The three punks in the film are clearly meant to represent Damon's desire to rebel against parents who are trying to plan his entire life out for him. They introduce him to all of the things many parents probably fear (sex, drugs, rebellion, tattoos, independent thought!): anything that may tempt him off the golden path. It's the same reason rich girl Sondra is hanging out with a sleazy, promiscuous girl she has nothing in common with. For both Damon and Sondra, it's an opportunity to feel something and gives them a chance to escape from the constant chatter of college, money and test scores. The lengths these parents will go to make sure their plans for their children reach fruition is made quite evident toward the end of the film in how Damon's mother reacts to a certain situation. The intelligent script was co-written (along with the director) by P.J. Hogan, who'd go on find international success with the crossover hit Muriel's Wedding (1994).

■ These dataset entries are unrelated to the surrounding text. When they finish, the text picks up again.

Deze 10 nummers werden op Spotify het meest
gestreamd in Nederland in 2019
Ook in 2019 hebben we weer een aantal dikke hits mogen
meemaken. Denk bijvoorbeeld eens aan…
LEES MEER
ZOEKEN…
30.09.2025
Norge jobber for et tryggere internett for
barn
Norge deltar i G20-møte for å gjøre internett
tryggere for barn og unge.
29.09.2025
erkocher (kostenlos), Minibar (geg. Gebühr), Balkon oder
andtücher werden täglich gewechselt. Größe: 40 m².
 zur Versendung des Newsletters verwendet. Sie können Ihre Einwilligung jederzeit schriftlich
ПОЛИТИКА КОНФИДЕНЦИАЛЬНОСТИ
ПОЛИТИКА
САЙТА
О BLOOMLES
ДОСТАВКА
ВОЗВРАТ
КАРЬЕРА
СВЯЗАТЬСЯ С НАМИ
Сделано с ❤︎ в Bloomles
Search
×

Aussie producers Tom Broadbridge, David Hannay (who was actually born in New Zealand) and Charles Hannah decided to back four horror / exploitation films to sell on the video market, all of which ended up being shot in 1987. These were James Bogle's Kadaicha (released in many other markets as Stones of Death), Chris Roache's The 13th Floor, Brian Trenchard-Smith's Out of the Body and this one, which was filmed under the title To Make a Killing. To my knowledge, none of these played theatrically but all four received VHS releases here in America, mostly courtesy of SVS / Sony (13th Floor, reputedly the lesser of the four, was distributed by Paramount). The production companies Medusa Communications and Premiere Film Marketing Limited were also responsible for Craig Lahiff's pretty good suspense TV movie Coda (1987 aka DEADLY POSSESSION or Haunted Symphony), and Zwicky's Contagion (1987).
Despite giving a very promising performance here, star Pearce didn't have much of a film acting career and instead went on to co-write numerous Baz Luhrmann movies like Strictly Ballroom (1992) and Moulin Rouge! (2001). Ralph Cotterill (from HOWLING III) appears in just one scene at the very end. The budget was 640,000 AUD (around 450,000 U.S. dollars).